|
|
COMMENTS
|
Geometrically interpreted, the sequence a(n) provides the number of distinct ways to cut an n-dimensional cube orthogonally into equally many outer parts, i.e., those that can be seen from the outside, and inner parts. All cuts must go through the whole body. c(k) is the number of cuts for the k-th dimension.
See section Example for all solutions for n=1 and n=2 and section Links for all solutions for n=3, n=4, n=5.
For any n>=1 the solution given by c(k)=A204321(k) for k=1..n-1 and c(n)=A204321(n)-1 always exists. Conjecture: there is no solution with a greater c(n). - Martin Janecke, Dec 01 2015
In terms of the j-th elementary symmetric functions sigma(n, j) in the indeterminates [c(1), ..., c[n]] the equation with the products can be rewritten as Sum_{j=0..n} ((1 - 2*(-1)^(n-j))*sigma(n, j) = 0, with sigma(n, 0) = 1.

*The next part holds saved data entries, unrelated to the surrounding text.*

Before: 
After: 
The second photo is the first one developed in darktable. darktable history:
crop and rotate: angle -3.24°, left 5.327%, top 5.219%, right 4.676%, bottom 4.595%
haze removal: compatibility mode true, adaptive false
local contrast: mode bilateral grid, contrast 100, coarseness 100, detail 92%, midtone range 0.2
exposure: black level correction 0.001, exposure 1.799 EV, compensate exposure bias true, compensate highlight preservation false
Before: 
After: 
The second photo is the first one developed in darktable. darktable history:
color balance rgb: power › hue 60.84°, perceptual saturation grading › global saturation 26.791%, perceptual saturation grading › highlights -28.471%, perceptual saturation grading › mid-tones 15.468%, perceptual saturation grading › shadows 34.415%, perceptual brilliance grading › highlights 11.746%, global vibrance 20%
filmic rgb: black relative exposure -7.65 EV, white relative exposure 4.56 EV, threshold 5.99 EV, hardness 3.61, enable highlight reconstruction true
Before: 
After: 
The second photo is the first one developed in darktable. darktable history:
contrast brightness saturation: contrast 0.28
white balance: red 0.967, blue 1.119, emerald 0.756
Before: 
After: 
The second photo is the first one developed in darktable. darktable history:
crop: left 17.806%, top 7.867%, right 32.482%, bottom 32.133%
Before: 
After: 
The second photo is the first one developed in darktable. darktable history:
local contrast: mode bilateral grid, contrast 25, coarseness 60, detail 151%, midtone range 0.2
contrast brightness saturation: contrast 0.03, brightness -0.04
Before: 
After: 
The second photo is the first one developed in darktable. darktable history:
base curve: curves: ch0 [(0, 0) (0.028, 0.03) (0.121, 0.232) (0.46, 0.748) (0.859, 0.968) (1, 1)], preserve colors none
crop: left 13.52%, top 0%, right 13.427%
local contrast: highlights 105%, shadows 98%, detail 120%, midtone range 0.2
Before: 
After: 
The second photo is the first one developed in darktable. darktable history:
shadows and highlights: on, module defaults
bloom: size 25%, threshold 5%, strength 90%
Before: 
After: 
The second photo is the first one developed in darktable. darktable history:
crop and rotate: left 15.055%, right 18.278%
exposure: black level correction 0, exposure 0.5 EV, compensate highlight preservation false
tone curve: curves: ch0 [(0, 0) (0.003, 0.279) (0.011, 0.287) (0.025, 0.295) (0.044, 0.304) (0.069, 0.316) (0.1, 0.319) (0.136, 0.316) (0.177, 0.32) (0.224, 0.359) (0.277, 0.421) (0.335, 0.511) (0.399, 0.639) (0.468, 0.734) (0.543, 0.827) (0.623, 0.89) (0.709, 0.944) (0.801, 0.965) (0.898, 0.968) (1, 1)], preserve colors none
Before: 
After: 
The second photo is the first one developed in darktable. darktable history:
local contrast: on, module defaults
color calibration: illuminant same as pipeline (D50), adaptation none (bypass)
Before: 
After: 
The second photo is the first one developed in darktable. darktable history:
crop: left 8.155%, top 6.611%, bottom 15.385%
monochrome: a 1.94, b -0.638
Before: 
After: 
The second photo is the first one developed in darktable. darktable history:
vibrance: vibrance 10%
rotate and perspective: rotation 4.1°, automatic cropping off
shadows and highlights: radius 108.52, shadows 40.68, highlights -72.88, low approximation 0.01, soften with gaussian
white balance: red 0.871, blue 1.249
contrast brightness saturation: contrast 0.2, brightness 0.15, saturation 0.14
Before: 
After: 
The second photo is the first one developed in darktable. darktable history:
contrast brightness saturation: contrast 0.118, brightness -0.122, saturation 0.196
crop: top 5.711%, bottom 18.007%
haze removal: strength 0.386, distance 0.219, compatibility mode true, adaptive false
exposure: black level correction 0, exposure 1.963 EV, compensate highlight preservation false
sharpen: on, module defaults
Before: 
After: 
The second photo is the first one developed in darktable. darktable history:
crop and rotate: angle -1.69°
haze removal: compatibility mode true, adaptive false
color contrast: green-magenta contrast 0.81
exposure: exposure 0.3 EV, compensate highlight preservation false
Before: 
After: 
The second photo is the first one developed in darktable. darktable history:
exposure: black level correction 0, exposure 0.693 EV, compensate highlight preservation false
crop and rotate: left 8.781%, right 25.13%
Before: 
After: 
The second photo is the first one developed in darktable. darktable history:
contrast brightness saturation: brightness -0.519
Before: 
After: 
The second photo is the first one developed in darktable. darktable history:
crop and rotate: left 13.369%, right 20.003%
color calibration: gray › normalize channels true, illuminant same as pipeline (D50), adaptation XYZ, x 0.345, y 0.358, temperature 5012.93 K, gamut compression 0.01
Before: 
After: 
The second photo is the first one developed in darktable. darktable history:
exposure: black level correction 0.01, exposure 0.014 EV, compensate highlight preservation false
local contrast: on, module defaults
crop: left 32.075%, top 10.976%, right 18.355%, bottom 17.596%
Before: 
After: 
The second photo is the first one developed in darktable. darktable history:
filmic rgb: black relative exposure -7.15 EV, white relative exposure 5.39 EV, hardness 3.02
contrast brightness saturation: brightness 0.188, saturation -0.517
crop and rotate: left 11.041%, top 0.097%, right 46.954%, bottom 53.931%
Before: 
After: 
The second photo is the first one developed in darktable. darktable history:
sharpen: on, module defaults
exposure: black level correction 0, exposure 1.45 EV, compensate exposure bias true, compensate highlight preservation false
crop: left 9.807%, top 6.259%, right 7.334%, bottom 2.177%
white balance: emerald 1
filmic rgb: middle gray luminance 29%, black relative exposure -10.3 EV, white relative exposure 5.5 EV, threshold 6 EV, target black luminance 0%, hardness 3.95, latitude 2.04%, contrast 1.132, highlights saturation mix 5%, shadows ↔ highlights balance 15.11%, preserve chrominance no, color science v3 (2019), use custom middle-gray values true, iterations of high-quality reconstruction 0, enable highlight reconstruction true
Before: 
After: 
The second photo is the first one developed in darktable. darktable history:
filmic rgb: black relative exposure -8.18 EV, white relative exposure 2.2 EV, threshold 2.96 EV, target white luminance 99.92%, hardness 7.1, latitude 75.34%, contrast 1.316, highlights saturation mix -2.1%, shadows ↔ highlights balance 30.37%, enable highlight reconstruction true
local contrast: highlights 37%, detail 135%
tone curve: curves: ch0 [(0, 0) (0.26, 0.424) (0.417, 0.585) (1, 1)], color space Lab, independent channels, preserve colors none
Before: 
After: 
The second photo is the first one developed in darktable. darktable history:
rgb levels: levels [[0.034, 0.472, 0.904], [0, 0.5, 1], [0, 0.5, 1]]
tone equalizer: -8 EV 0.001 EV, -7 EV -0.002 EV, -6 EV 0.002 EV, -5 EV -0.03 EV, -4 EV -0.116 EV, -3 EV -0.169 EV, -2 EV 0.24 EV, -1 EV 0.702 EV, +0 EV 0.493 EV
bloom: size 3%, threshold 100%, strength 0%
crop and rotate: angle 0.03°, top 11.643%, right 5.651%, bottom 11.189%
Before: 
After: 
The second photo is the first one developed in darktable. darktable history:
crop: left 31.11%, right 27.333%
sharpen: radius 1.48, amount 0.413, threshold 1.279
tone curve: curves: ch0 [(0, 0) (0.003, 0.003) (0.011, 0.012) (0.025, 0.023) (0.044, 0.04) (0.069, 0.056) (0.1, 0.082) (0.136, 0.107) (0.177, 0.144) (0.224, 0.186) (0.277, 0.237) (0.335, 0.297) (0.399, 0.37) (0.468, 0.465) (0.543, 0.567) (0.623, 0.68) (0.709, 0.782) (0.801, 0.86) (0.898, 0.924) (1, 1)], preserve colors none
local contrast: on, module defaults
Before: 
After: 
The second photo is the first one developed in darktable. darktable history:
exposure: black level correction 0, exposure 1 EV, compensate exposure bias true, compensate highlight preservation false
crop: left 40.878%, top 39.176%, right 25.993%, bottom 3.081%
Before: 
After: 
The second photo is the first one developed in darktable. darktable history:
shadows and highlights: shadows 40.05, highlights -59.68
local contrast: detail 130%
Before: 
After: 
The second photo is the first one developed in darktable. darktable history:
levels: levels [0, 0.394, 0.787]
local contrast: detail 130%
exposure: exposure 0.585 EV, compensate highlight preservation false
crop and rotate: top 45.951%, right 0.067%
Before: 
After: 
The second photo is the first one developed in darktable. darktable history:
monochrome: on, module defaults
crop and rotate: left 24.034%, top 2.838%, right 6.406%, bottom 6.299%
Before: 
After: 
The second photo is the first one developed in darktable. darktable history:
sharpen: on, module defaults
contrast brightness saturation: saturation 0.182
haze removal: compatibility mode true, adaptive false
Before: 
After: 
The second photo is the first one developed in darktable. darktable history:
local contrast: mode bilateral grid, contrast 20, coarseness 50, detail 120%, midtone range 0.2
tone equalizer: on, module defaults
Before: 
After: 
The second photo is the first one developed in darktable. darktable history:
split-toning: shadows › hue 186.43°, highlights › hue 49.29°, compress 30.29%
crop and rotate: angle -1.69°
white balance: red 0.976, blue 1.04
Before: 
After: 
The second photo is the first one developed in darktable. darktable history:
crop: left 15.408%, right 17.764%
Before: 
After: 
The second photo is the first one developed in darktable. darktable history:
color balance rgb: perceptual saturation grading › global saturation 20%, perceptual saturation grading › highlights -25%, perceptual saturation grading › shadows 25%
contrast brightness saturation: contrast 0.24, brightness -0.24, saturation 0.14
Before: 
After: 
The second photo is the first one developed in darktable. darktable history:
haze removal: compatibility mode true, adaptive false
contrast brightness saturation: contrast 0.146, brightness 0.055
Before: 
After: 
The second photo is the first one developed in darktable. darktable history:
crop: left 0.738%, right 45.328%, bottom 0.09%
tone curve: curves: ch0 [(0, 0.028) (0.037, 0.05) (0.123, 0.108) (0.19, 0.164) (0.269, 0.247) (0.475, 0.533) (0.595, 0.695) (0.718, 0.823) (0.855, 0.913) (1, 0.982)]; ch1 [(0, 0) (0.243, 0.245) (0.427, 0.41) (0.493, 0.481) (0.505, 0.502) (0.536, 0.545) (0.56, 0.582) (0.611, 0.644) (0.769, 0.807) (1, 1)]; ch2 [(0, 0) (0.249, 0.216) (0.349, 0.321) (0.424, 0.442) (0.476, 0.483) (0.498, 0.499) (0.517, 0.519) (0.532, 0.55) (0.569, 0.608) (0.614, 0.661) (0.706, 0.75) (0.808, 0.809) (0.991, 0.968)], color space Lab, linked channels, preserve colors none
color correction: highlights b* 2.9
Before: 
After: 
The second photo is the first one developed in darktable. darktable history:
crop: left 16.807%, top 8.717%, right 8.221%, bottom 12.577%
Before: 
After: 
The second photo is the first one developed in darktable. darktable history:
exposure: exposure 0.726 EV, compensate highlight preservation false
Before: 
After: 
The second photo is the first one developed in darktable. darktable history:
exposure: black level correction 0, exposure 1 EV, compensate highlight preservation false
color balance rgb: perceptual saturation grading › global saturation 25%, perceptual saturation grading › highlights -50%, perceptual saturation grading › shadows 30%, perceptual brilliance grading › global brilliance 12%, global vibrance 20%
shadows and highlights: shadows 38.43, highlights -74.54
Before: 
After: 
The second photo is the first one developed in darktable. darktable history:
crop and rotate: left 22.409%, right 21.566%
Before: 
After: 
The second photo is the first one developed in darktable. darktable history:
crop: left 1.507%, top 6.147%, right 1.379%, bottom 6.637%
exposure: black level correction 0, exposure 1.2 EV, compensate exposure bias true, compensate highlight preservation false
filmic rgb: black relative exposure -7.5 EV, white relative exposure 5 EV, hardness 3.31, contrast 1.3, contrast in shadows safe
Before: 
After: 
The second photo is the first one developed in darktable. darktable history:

If one uses the reciprocals x(k) = 1/c(k) then
0 < x(k+1) <= x(k) < 1 (the c's are all >1, and finite), and the original equation becomes (by taking logarithms)
Sum_{k=1..n} Artanh(x(k)) = log(2)/2 = Artanh(1/3), (which is about .35).
Here only positive terms appear. It is clear from the monotony of Artanh that all the x(k) < 1/3 for n >= 2, hence c(1) >= 4 for n >= 2.
(End)
|
|
|
EXAMPLE
|
a(1) = 1, because there is exactly one solution: c(1) = 3.
a(2) = 2, because there are two solutions: c(1) = 4, c(2) = 11 and c(1) = 5, c(2) = 7. The first solution can be illustrated geometrically as a square cut into thirty outer and equally many inner parts:
OOOOOOOOOOOO
OIIIIIIIIIIO
OIIIIIIIIIIO
OIIIIIIIIIIO
OOOOOOOOOOOO,
The second solution yields twenty-four parts of each kind:
OOOOOOOO
OIIIIIIO
OIIIIIIO
OIIIIIIO
OIIIIIIO
OOOOOOOO.
|